Solutions de financement pour votre installation électrique
L’aspect financier constitue souvent le principal frein à la réalisation d’un projet de branchement électrique en copropriété. Heureusement, plusieurs dispositifs d’aide existent pour alléger la charge financière. Le programme ADVENIR propose des subventions couvrant jusqu’à 50% des coûts d’installation pour les bornes de recharge en copropriété, avec un plafond de 1300€ par point de recharge.
D’autres options de financement méritent également votre attention :
Crédit d’impôt et avantages fiscaux
Les dépenses liées à l’installation de bornes de recharge pour véhicules électriques peuvent vous permettre de bénéficier d’un crédit d’impôt de 75% du montant des travaux, dans la limite de 300€ par système de charge. Cette aide fiscale s’applique aux installations réalisées dans les parties communes des copropriétés.
Certaines collectivités territoriales proposent également des aides complémentaires pour encourager le développement des infrastructures de recharge électrique. Renseignez-vous auprès de votre mairie ou de votre conseil départemental pour connaître les dispositifs disponibles dans votre région.

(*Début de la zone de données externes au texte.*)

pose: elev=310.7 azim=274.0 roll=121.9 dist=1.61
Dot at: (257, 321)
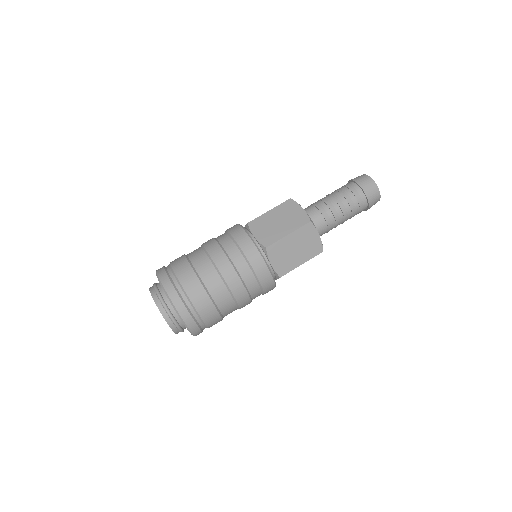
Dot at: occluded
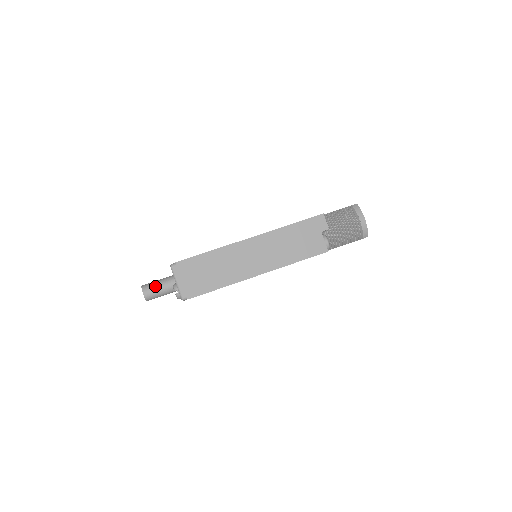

Conseils pratiques pour réussir votre projet
La réussite d’un projet de branchement électrique en copropriété repose sur une approche méthodique et diplomatique. Commencez par sensibiliser vos voisins aux avantages collectifs de l’installation. Un immeuble équipé d’infrastructures électriques modernes gagne en valeur et s’inscrit dans la transition énergétique, un argument de poids pour convaincre les indécis.

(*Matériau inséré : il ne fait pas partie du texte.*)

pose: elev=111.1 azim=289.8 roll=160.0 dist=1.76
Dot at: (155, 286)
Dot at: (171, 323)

Privilégiez la transparence à chaque étape du processus. Organisez des réunions d’information informelles avant l’assemblée générale pour répondre aux questions et apaiser les inquiétudes. La communication est la clé pour transformer un projet individuel en une initiative collective soutenue par l’ensemble de la copropriété.
Choix du prestataire
La sélection d’un professionnel qualifié est déterminante pour la qualité et la durabilité de votre installation. Optez pour un électricien certifié, idéalement spécialisé dans les installations en copropriété. Vérifiez ses références et n’hésitez pas à contacter d’autres copropriétés où il est intervenu pour obtenir des retours d’expérience.
Demandez des devis détaillés incluant non seulement le coût des matériaux et de la main-d’œuvre, mais aussi les garanties offertes et les modalités d’entretien futur. Un bon prestataire vous proposera également des solutions adaptées à l’architecture spécifique de votre immeuble et à ses contraintes techniques.

Un investissement d’avenir pour votre copropriété
L’installation d’un branchement électrique sur les parties communes représente bien plus qu’une simple modification technique. C’est un investissement stratégique qui valorise votre bien immobilier tout en répondant aux enjeux environnementaux actuels. En suivant les étapes détaillées dans ce guide, vous pourrez mener à bien votre projet dans le respect des règles de la copropriété.
La transition vers l’électrification des usages est inéluctable, et les copropriétés qui anticipent ces évolutions se positionnent favorablement sur le marché immobilier. Votre initiative contribue non seulement à améliorer le confort quotidien des résidents actuels, mais prépare également votre immeuble aux besoins des générations futures.